Des colères, cependant, il y en a. Excellente ressource. Pendant qu’Alain Minc, depuis son statut de biographe plagiaire, appelle à « résister aux passions tristes » et à « canaliser l’énergie positive que dégage la crise actuelle », formulations remarquables où l’on reconnaît l’inspection des finances « qui reste dans le coup », c’est-à-dire hybridée de séminaire « saut à l’élastique », tout ce qui est à faire pour que le scandale résiste à l’oubli, pour que la demande de justice et de réparation ne finisse pas ensevelie sous une nouvelle couche de recouvrements mensongers, nous devons le faire.
Ressource excellente, donc, mais certainement pas suffisante. Quoiqu’elle commence à se compléter spontanément de tous côtés. D’abord celui des dessillés, car de plus en plus nombreux sont les secteurs de la société qui se sont rendus compte de « quelque chose ». Il y a sans doute loin de s’apercevoir à en déduire ce qui logiquement s’ensuit pourtant, puis d’en faire un programme d’action.
Disons que, toutes choses égales par ailleurs, ce sont quand même autant de progrès. « Ça » se complète aussi du côté des figurations — de l’après. L’effort de le penser n’a sans doute jamais connu pareille stimulation — au surplus il a le temps de s’adonner. Des ambitions il y a peu encore jugées folles deviennent des évidences de plus en plus communes. La limite qui séparait le possible de l’impossible connaît des déplacements inouïs. La société « travaille » comme jamais, et dans ce travail quelque chose se construit.
Il reste que nous sommes physiquement à l’arrêt, quand la politique qu’appellera la « sortie » passe nécessairement par la rue. Et que nous le sommes pour un moment. Nous avons intérêt à en prendre notre parti sauf à nous épuiser en rages inutiles. C’est un parti qui signifie tout sauf dételer — qui signifie même l’exact contraire. La crise en tout cas n’aurait pas lieu pour rien si elle faisait enfin prendre consistance à l’idée que ce qu’il s’agit d’envisager est de l’ordre d’un renversement, et qu’il n’y a pas d’action de renversement sans une organisation de renversement.
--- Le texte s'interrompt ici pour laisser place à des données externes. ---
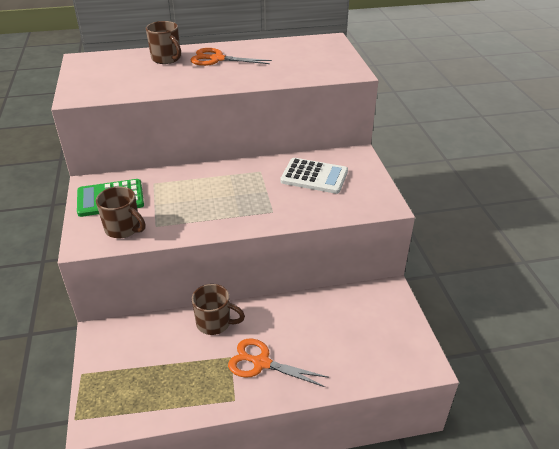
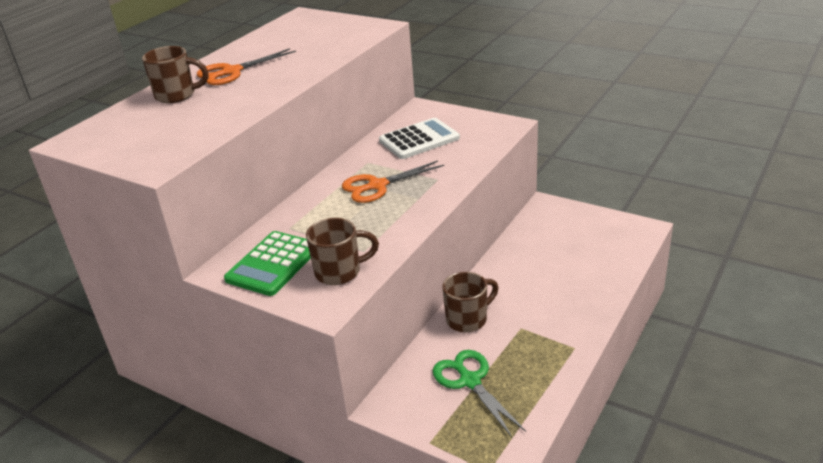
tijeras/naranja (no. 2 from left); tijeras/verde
L’autre idée à faire grandir, de toute façon, c’est qu’ils ne perdent rien pour attendre. On s’avise alors que du fond de notre infortune présente, il est une petite chose qui nous est favorable : les masques ! Fin 2019, nous en étions restés à l’interdiction de nous masquer le visage — pour manifester. 2020, nous serons bientôt obligés d’en porter — le contrôle de l’épidémie et les remises au travail forcées le demandent. C’est parfait : nous aurons des masques, nous devrons les porter. Et nous les porterons. Patience.
Post-scriptum 1
Des citoyens soucieux de participation politique se proposent d’aider gracieusement les médias dans leur devoir d’information. Ils se sont déjà mis au travail pour proposer cette vidéo. On espère bien sûr la voir prochainement à la télévision, au journal de France 2 par exemple ? Celle-ci ou une autre d’ailleurs mais du genre requis par l’honnêteté des archives.
Post-scriptum 2
De leur côté les danseuses et les danseurs de l’Opéra Garnier, qui nous ont déjà si fort ému pendant le mouvement des retraites, font ceci :
« DIRE MERCI »
Restez chez vous !
Qui est totalement merveilleux. Ce pays vit. Partout où ne règnent pas le pouvoir et l’argent, ce pays vit.